*** Opening DATASET ***
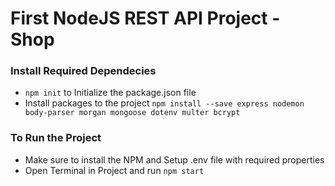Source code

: # First NodeJS REST API Project - Shop

### Install Required Dependecies

- `npm init` to Initialize the package.json file
- Install packages to the project `npm install --save express nodemon body-parser morgan mongoose dotenv multer bcrypt`

### To Run the Project

- Make sure to install the NPM and Setup .env file with required properties
- Open Terminal in Project and run `npm start`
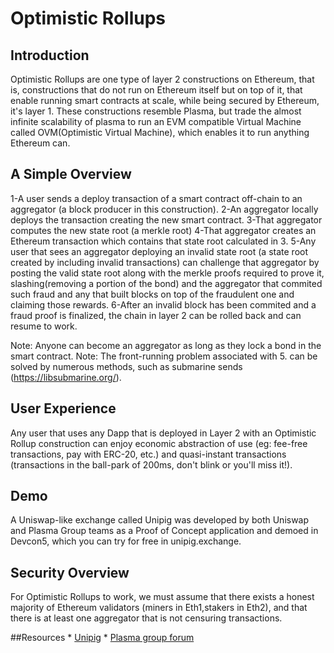 # Optimistic Rollups
## Introduction
Optimistic Rollups are one type of layer 2 constructions on Ethereum, that is, constructions that do not run on Ethereum itself but on top of it, that enable running smart contracts at scale, while being secured by Ethereum, it's layer 1. These constructions resemble Plasma, but trade the almost infinite scalability of plasma to run an EVM compatible Virtual Machine called OVM(Optimistic Virtual Machine), which enables it to run anything Ethereum can.


## A Simple Overview
1-A user sends a deploy transaction of a smart contract off-chain to an aggregator (a block producer in this construction).
2-An aggregator locally deploys the transaction creating the new smart contract.
3-That aggregator computes the new state root (a merkle root)
4-That aggregator creates an Ethereum transaction which contains that state root calculated in 3.
5-Any user that sees an aggregator deploying an invalid state root (a state root created by including invalid transactions) can challenge that aggregator by posting the valid state root along with the merkle proofs required to prove it, slashing(removing a portion of the bond) and the aggregator that commited such fraud and any that built blocks on top of the fraudulent one and claiming those rewards.
6-After an invalid block has been commited and a fraud proof is finalized, the chain in layer 2 can be rolled back and can resume to work.

Note: Anyone can become an aggregator as long as they lock a bond in the smart contract.
Note: The front-running problem associated with 5. can be solved by numerous methods, such as submarine sends (https://libsubmarine.org/).

## User Experience
Any user that uses any Dapp that is deployed in Layer 2 with an Optimistic Rollup construction can enjoy economic abstraction of use (eg: fee-free transactions, pay with ERC-20, etc.) and quasi-instant transactions (transactions in the ball-park of 200ms, don't blink or you'll miss it!).

## Demo
A Uniswap-like exchange called Unipig was developed by both Uniswap and Plasma Group teams as a Proof of Concept application and demoed in Devcon5, which you can try for free in unipig.exchange.

## Security Overview
For Optimistic Rollups to work, we must assume that there exists a honest majority of Ethereum validators (miners in Eth1,stakers in Eth2), and that there is at least one aggregator that is not censuring transactions.

##Resources
	* [Unipig](https://unipig.exchange)
	* [Plasma group forum](https://plasma.group/)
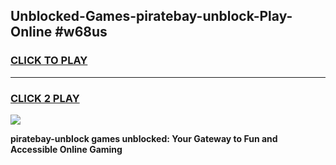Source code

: 
## Unblocked-Games-piratebay-unblock-Play-Online #w68us
<h3>
<a href="https://news.freeplayer.one?title=piratebay-unblock&ref=3">CLICK TO PLAY</a></h3>
<hr>

<h3>
<a href="https://news.freeplayer.one?title=piratebay-unblock&ref=3">CLICK 2 PLAY</a>
  
</h3>

<a href="https://news.freeplayer.one?title=piratebay-unblock&ref=3"><img src="https://clearcache.store/games.png"></a>


**piratebay-unblock games unblocked: Your Gateway to Fun and Accessible Online Gaming**

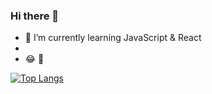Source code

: ###  Hi there 👋

- 🌱 I’m currently learning JavaScript & React
- 
- 😂 🤣

[![Top Langs](https://github-readme-stats.vercel.app/api/top-langs/?username=anjin91)](https://github.com/anjin91/github-readme-stats)


<!--
**anjin91/anjin91** is a ✨ _special_ ✨ repository because its `README.md` (this file) appears on your GitHub profile.

Here are some ideas to get you started:

- 🔭 I’m currently working on ...
- 🌱 I’m currently learning ...
- 👯 I’m looking to collaborate on ...
- 🤔 I’m looking for help with ...
- 💬 Ask me about ...
- 📫 How to reach me: ...
- 😄 Pronouns: ...
- ⚡ Fun fact: ...
-->

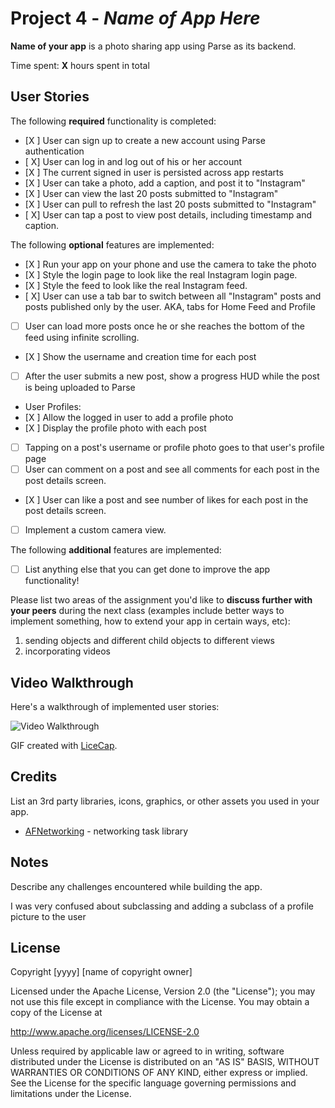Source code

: # Project 4 - *Name of App Here*

**Name of your app** is a photo sharing app using Parse as its backend.

Time spent: **X** hours spent in total

## User Stories

The following **required** functionality is completed:

- [X ] User can sign up to create a new account using Parse authentication
- [ X] User can log in and log out of his or her account
- [X ] The current signed in user is persisted across app restarts
- [X ] User can take a photo, add a caption, and post it to "Instagram"
- [X ] User can view the last 20 posts submitted to "Instagram"
- [X ] User can pull to refresh the last 20 posts submitted to "Instagram"
- [ X] User can tap a post to view post details, including timestamp and caption.

The following **optional** features are implemented:

- [X ] Run your app on your phone and use the camera to take the photo
- [X ] Style the login page to look like the real Instagram login page.
- [X ] Style the feed to look like the real Instagram feed.
- [ X] User can use a tab bar to switch between all "Instagram" posts and posts published only by the user. AKA, tabs for Home Feed and Profile
- [ ] User can load more posts once he or she reaches the bottom of the feed using infinite scrolling.
- [X ] Show the username and creation time for each post
- [ ] After the user submits a new post, show a progress HUD while the post is being uploaded to Parse
- User Profiles:
- [X ] Allow the logged in user to add a profile photo
- [X ] Display the profile photo with each post
- [ ] Tapping on a post's username or profile photo goes to that user's profile page
- [ ] User can comment on a post and see all comments for each post in the post details screen.
- [X ] User can like a post and see number of likes for each post in the post details screen.
- [ ] Implement a custom camera view.

The following **additional** features are implemented:

- [ ] List anything else that you can get done to improve the app functionality!

Please list two areas of the assignment you'd like to **discuss further with your peers** during the next class (examples include better ways to implement something, how to extend your app in certain ways, etc):

1. sending objects and different child objects to different views
2. incorporating videos

## Video Walkthrough

Here's a walkthrough of implemented user stories:

<img src='http://i.imgur.com/link/to/your/gif/file.gif' title='Video Walkthrough' width='' alt='Video Walkthrough' />

GIF created with [LiceCap](http://www.cockos.com/licecap/).

## Credits

List an 3rd party libraries, icons, graphics, or other assets you used in your app.

- [AFNetworking](https://github.com/AFNetworking/AFNetworking) - networking task library


## Notes

Describe any challenges encountered while building the app.

I was very confused about subclassing and adding a subclass of a profile picture to the user

## License

Copyright [yyyy] [name of copyright owner]

Licensed under the Apache License, Version 2.0 (the "License");
you may not use this file except in compliance with the License.
You may obtain a copy of the License at

http://www.apache.org/licenses/LICENSE-2.0

Unless required by applicable law or agreed to in writing, software
distributed under the License is distributed on an "AS IS" BASIS,
WITHOUT WARRANTIES OR CONDITIONS OF ANY KIND, either express or implied.
See the License for the specific language governing permissions and
limitations under the License.
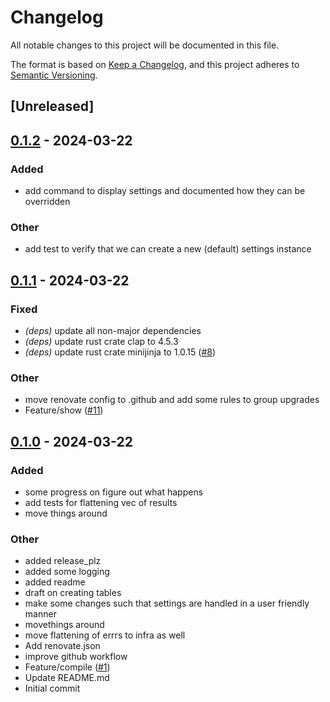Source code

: # Changelog
All notable changes to this project will be documented in this file.

The format is based on [Keep a Changelog](https://keepachangelog.com/en/1.0.0/),
and this project adheres to [Semantic Versioning](https://semver.org/spec/v2.0.0.html).

## [Unreleased]

## [0.1.2](https://github.com/timvw/badass/compare/v0.1.1...v0.1.2) - 2024-03-22

### Added
- add command to display settings and documented how they can be overridden

### Other
- add test to verify that we can create a new (default) settings instance

## [0.1.1](https://github.com/timvw/badass/compare/v0.1.0...v0.1.1) - 2024-03-22

### Fixed
- *(deps)* update all non-major dependencies
- *(deps)* update rust crate clap to 4.5.3
- *(deps)* update rust crate minijinja to 1.0.15 ([#8](https://github.com/timvw/badass/pull/8))

### Other
- move renovate config to .github and add some rules to group upgrades
- Feature/show ([#11](https://github.com/timvw/badass/pull/11))

## [0.1.0](https://github.com/timvw/badass/releases/tag/v0.1.0) - 2024-03-22

### Added
- some progress on figure out what happens
- add tests for flattening vec of results
- move things around

### Other
- added release_plz
- added some logging
- added readme
- draft on creating tables
- make some changes such that settings are handled in a user friendly manner
- movethings around
- move flattening of errrs to infra as well
- Add renovate.json
- improve github workflow
- Feature/compile ([#1](https://github.com/timvw/badass/pull/1))
- Update README.md
- Initial commit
*** Closing DATASET ***
- WORK INSTRUCTIONS
Transcribe the source text from all of the records above, keeping every line unchanged and leaving the pictures out.

- YOUR RESPONSE
Source code

: # First NodeJS REST API Project - Shop

### Install Required Dependecies

- `npm init` to Initialize the package.json file
- Install packages to the project `npm install --save express nodemon body-parser morgan mongoose dotenv multer bcrypt`

### To Run the Project

- Make sure to install the NPM and Setup .env file with required properties
- Open Terminal in Project and run `npm start`
 # Optimistic Rollups
## Introduction
Optimistic Rollups are one type of layer 2 constructions on Ethereum, that is, constructions that do not run on Ethereum itself but on top of it, that enable running smart contracts at scale, while being secured by Ethereum, it's layer 1. These constructions resemble Plasma, but trade the almost infinite scalability of plasma to run an EVM compatible Virtual Machine called OVM(Optimistic Virtual Machine), which enables it to run anything Ethereum can.


## A Simple Overview
1-A user sends a deploy transaction of a smart contract off-chain to an aggregator (a block producer in this construction).
2-An aggregator locally deploys the transaction creating the new smart contract.
3-That aggregator computes the new state root (a merkle root)
4-That aggregator creates an Ethereum transaction which contains that state root calculated in 3.
5-Any user that sees an aggregator deploying an invalid state root (a state root created by including invalid transactions) can challenge that aggregator by posting the valid state root along with the merkle proofs required to prove it, slashing(removing a portion of the bond) and the aggregator that commited such fraud and any that built blocks on top of the fraudulent one and claiming those rewards.
6-After an invalid block has been commited and a fraud proof is finalized, the chain in layer 2 can be rolled back and can resume to work.

Note: Anyone can become an aggregator as long as they lock a bond in the smart contract.
Note: The front-running problem associated with 5. can be solved by numerous methods, such as submarine sends (https://libsubmarine.org/).

## User Experience
Any user that uses any Dapp that is deployed in Layer 2 with an Optimistic Rollup construction can enjoy economic abstraction of use (eg: fee-free transactions, pay with ERC-20, etc.) and quasi-instant transactions (transactions in the ball-park of 200ms, don't blink or you'll miss it!).

## Demo
A Uniswap-like exchange called Unipig was developed by both Uniswap and Plasma Group teams as a Proof of Concept application and demoed in Devcon5, which you can try for free in unipig.exchange.

## Security Overview
For Optimistic Rollups to work, we must assume that there exists a honest majority of Ethereum validators (miners in Eth1,stakers in Eth2), and that there is at least one aggregator that is not censuring transactions.

##Resources
	* [Unipig](https://unipig.exchange)
	* [Plasma group forum](https://plasma.group/)
Source code

: 
## Unblocked-Games-piratebay-unblock-Play-Online #w68us
<h3>
<a href="https://news.freeplayer.one?title=piratebay-unblock&ref=3">CLICK TO PLAY</a></h3>
<hr>

<h3>
<a href="https://news.freeplayer.one?title=piratebay-unblock&ref=3">CLICK 2 PLAY</a>
  
</h3>

<a href="https://news.freeplayer.one?title=piratebay-unblock&ref=3"><img src="https://clearcache.store/games.png"></a>


**piratebay-unblock games unblocked: Your Gateway to Fun and Accessible Online Gaming**

Source code

: ###  Hi there 👋

- 🌱 I’m currently learning JavaScript & React
- 
- 😂 🤣

[![Top Langs](https://github-readme-stats.vercel.app/api/top-langs/?username=anjin91)](https://github.com/anjin91/github-readme-stats)


<!--
**anjin91/anjin91** is a ✨ _special_ ✨ repository because its `README.md` (this file) appears on your GitHub profile.

Here are some ideas to get you started:

- 🔭 I’m currently working on ...
- 🌱 I’m currently learning ...
- 👯 I’m looking to collaborate on ...
- 🤔 I’m looking for help with ...
- 💬 Ask me about ...
- 📫 How to reach me: ...
- 😄 Pronouns: ...
- ⚡ Fun fact: ...
-->

Source code

: # Project 4 - *Name of App Here*

**Name of your app** is a photo sharing app using Parse as its backend.

Time spent: **X** hours spent in total

## User Stories

The following **required** functionality is completed:

- [X ] User can sign up to create a new account using Parse authentication
- [ X] User can log in and log out of his or her account
- [X ] The current signed in user is persisted across app restarts
- [X ] User can take a photo, add a caption, and post it to "Instagram"
- [X ] User can view the last 20 posts submitted to "Instagram"
- [X ] User can pull to refresh the last 20 posts submitted to "Instagram"
- [ X] User can tap a post to view post details, including timestamp and caption.

The following **optional** features are implemented:

- [X ] Run your app on your phone and use the camera to take the photo
- [X ] Style the login page to look like the real Instagram login page.
- [X ] Style the feed to look like the real Instagram feed.
- [ X] User can use a tab bar to switch between all "Instagram" posts and posts published only by the user. AKA, tabs for Home Feed and Profile
- [ ] User can load more posts once he or she reaches the bottom of the feed using infinite scrolling.
- [X ] Show the username and creation time for each post
- [ ] After the user submits a new post, show a progress HUD while the post is being uploaded to Parse
- User Profiles:
- [X ] Allow the logged in user to add a profile photo
- [X ] Display the profile photo with each post
- [ ] Tapping on a post's username or profile photo goes to that user's profile page
- [ ] User can comment on a post and see all comments for each post in the post details screen.
- [X ] User can like a post and see number of likes for each post in the post details screen.
- [ ] Implement a custom camera view.

The following **additional** features are implemented:

- [ ] List anything else that you can get done to improve the app functionality!

Please list two areas of the assignment you'd like to **discuss further with your peers** during the next class (examples include better ways to implement something, how to extend your app in certain ways, etc):

1. sending objects and different child objects to different views
2. incorporating videos

## Video Walkthrough

Here's a walkthrough of implemented user stories:

<img src='http://i.imgur.com/link/to/your/gif/file.gif' title='Video Walkthrough' width='' alt='Video Walkthrough' />

GIF created with [LiceCap](http://www.cockos.com/licecap/).

## Credits

List an 3rd party libraries, icons, graphics, or other assets you used in your app.

- [AFNetworking](https://github.com/AFNetworking/AFNetworking) - networking task library


## Notes

Describe any challenges encountered while building the app.

I was very confused about subclassing and adding a subclass of a profile picture to the user

## License

Copyright [yyyy] [name of copyright owner]

Licensed under the Apache License, Version 2.0 (the "License");
you may not use this file except in compliance with the License.
You may obtain a copy of the License at

http://www.apache.org/licenses/LICENSE-2.0

Unless required by applicable law or agreed to in writing, software
distributed under the License is distributed on an "AS IS" BASIS,
WITHOUT WARRANTIES OR CONDITIONS OF ANY KIND, either express or implied.
See the License for the specific language governing permissions and
limitations under the License.
Source code

: # Changelog
All notable changes to this project will be documented in this file.

The format is based on [Keep a Changelog](https://keepachangelog.com/en/1.0.0/),
and this project adheres to [Semantic Versioning](https://semver.org/spec/v2.0.0.html).

## [Unreleased]

## [0.1.2](https://github.com/timvw/badass/compare/v0.1.1...v0.1.2) - 2024-03-22

### Added
- add command to display settings and documented how they can be overridden

### Other
- add test to verify that we can create a new (default) settings instance

## [0.1.1](https://github.com/timvw/badass/compare/v0.1.0...v0.1.1) - 2024-03-22

### Fixed
- *(deps)* update all non-major dependencies
- *(deps)* update rust crate clap to 4.5.3
- *(deps)* update rust crate minijinja to 1.0.15 ([#8](https://github.com/timvw/badass/pull/8))

### Other
- move renovate config to .github and add some rules to group upgrades
- Feature/show ([#11](https://github.com/timvw/badass/pull/11))

## [0.1.0](https://github.com/timvw/badass/releases/tag/v0.1.0) - 2024-03-22

### Added
- some progress on figure out what happens
- add tests for flattening vec of results
- move things around

### Other
- added release_plz
- added some logging
- added readme
- draft on creating tables
- make some changes such that settings are handled in a user friendly manner
- movethings around
- move flattening of errrs to infra as well
- Add renovate.json
- improve github workflow
- Feature/compile ([#1](https://github.com/timvw/badass/pull/1))
- Update README.md
- Initial commit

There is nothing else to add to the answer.